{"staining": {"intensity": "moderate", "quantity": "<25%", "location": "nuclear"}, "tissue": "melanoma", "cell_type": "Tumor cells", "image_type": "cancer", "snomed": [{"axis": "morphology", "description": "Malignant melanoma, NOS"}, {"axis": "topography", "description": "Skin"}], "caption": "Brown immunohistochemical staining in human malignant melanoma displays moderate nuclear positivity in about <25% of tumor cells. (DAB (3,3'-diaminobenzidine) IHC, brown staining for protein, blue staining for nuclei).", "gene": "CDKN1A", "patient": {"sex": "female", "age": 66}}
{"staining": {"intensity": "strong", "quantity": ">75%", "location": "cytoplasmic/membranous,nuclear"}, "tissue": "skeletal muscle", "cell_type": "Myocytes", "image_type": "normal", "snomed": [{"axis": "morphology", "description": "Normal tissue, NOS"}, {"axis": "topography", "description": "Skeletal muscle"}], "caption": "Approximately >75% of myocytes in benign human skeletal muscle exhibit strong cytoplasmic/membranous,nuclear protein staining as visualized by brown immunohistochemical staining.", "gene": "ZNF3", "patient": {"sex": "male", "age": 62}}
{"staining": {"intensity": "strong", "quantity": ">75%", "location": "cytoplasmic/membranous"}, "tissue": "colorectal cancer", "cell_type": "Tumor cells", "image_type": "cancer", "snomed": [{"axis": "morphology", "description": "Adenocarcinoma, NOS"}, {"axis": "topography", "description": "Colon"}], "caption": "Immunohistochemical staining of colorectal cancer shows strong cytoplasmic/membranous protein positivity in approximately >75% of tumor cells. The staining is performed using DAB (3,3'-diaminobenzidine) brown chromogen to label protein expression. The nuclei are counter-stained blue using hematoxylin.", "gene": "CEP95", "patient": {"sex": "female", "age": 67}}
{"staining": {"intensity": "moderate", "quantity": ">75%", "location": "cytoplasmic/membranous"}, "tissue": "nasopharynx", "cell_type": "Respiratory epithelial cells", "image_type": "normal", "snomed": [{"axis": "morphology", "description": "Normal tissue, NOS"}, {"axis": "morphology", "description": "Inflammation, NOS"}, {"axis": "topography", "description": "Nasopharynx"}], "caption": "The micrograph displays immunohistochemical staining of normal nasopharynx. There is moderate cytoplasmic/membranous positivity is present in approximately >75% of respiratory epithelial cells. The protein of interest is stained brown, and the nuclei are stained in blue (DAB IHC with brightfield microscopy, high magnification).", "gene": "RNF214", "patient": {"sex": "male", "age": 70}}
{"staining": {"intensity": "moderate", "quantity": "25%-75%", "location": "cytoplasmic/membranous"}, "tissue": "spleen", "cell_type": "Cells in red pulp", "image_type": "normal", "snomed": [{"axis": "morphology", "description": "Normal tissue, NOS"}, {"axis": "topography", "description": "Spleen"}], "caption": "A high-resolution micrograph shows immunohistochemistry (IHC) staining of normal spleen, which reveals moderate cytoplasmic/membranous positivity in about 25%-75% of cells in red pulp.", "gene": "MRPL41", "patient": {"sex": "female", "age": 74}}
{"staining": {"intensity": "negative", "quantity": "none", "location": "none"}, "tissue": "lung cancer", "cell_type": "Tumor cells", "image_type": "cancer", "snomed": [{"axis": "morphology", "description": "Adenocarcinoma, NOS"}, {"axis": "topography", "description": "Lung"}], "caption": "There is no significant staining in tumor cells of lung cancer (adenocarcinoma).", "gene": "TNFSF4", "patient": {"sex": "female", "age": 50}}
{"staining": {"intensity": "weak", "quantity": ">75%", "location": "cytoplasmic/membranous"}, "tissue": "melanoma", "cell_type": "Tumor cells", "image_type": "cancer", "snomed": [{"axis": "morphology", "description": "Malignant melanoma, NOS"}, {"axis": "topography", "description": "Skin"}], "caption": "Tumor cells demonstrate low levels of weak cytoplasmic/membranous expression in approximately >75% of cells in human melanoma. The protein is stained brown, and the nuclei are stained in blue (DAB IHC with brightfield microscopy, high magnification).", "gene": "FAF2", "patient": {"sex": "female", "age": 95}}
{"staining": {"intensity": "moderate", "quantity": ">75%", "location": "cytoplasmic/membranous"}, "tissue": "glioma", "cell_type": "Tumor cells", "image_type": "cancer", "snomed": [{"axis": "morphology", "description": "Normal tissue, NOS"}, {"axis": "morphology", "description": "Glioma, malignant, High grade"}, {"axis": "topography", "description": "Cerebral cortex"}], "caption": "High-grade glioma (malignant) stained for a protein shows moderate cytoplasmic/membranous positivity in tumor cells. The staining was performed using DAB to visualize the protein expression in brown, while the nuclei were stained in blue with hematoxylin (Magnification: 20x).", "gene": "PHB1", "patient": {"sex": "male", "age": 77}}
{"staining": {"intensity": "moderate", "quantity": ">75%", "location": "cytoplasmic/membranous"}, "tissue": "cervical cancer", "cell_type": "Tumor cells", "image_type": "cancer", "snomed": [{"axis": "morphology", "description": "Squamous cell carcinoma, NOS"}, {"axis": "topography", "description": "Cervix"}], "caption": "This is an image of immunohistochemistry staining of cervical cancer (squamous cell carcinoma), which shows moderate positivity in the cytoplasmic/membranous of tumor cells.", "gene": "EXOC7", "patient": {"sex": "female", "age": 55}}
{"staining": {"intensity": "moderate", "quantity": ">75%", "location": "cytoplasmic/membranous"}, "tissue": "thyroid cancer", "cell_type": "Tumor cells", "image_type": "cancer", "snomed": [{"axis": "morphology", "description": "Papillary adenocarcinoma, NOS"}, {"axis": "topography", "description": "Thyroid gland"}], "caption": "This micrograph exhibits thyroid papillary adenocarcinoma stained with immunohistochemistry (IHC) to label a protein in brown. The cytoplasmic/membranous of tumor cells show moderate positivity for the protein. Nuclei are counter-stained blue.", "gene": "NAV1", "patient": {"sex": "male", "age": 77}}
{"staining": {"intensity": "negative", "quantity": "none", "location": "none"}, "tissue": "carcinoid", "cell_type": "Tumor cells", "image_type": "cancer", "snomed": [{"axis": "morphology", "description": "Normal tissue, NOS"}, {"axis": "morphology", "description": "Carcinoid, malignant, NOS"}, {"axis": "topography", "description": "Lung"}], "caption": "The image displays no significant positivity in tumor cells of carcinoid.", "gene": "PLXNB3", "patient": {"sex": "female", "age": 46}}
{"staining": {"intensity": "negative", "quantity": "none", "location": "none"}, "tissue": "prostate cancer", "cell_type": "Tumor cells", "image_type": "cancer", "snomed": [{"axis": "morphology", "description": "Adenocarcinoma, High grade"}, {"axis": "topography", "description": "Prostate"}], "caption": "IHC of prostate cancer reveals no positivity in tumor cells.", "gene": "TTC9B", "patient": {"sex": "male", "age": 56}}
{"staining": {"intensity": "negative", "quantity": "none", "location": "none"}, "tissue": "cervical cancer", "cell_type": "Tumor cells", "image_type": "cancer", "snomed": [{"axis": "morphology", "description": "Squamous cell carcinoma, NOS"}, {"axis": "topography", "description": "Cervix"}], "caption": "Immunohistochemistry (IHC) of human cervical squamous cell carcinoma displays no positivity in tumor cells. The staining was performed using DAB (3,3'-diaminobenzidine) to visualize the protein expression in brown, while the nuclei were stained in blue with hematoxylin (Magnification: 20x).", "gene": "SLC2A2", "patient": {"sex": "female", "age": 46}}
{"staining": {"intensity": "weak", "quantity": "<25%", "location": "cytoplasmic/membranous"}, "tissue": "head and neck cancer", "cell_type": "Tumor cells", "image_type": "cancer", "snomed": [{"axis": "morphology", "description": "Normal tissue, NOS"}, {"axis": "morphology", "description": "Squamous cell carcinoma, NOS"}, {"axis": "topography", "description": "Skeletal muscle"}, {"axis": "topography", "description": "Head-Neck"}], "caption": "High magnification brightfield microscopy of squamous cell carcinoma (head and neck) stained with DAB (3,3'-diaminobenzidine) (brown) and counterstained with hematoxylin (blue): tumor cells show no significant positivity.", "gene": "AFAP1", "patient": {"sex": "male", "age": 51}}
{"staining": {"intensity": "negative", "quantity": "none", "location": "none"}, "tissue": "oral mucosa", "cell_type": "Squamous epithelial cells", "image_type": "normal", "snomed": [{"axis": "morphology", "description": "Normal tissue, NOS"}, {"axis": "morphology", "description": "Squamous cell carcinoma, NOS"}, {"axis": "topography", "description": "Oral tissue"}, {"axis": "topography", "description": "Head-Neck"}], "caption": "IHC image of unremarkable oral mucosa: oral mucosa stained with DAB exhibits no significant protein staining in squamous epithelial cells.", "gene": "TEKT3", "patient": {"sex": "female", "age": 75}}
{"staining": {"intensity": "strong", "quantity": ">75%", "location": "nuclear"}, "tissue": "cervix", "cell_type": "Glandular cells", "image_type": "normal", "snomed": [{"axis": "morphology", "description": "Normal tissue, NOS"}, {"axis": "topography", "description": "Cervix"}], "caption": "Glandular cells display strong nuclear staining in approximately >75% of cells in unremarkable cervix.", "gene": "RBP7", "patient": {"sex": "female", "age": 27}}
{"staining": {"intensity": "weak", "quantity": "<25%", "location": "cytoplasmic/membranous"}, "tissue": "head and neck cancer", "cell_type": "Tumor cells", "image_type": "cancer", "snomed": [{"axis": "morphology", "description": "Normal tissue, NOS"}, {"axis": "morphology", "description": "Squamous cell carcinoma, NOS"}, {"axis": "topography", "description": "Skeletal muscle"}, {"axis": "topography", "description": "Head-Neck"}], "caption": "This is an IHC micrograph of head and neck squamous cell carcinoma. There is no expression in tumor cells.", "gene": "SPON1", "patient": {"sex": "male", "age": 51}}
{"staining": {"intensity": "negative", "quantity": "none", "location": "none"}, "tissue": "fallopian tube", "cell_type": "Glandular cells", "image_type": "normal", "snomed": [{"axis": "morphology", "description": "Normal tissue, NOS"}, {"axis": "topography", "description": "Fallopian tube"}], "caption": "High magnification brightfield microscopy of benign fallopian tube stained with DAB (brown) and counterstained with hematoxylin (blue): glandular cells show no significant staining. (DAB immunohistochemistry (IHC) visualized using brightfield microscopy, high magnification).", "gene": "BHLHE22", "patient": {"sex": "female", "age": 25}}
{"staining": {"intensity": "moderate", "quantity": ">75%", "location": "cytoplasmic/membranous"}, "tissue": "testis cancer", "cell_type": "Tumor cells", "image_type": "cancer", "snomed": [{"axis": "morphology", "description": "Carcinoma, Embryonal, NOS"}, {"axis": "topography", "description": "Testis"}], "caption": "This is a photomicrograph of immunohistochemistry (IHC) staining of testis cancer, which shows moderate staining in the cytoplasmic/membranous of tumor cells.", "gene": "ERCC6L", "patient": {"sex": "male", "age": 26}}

◇ ◇ ◇ ◇ ◇

* [Work item] The number of lines in the entries holding the word "reveals" is what is needed. Supply that number only.

* [Answer for the task] 2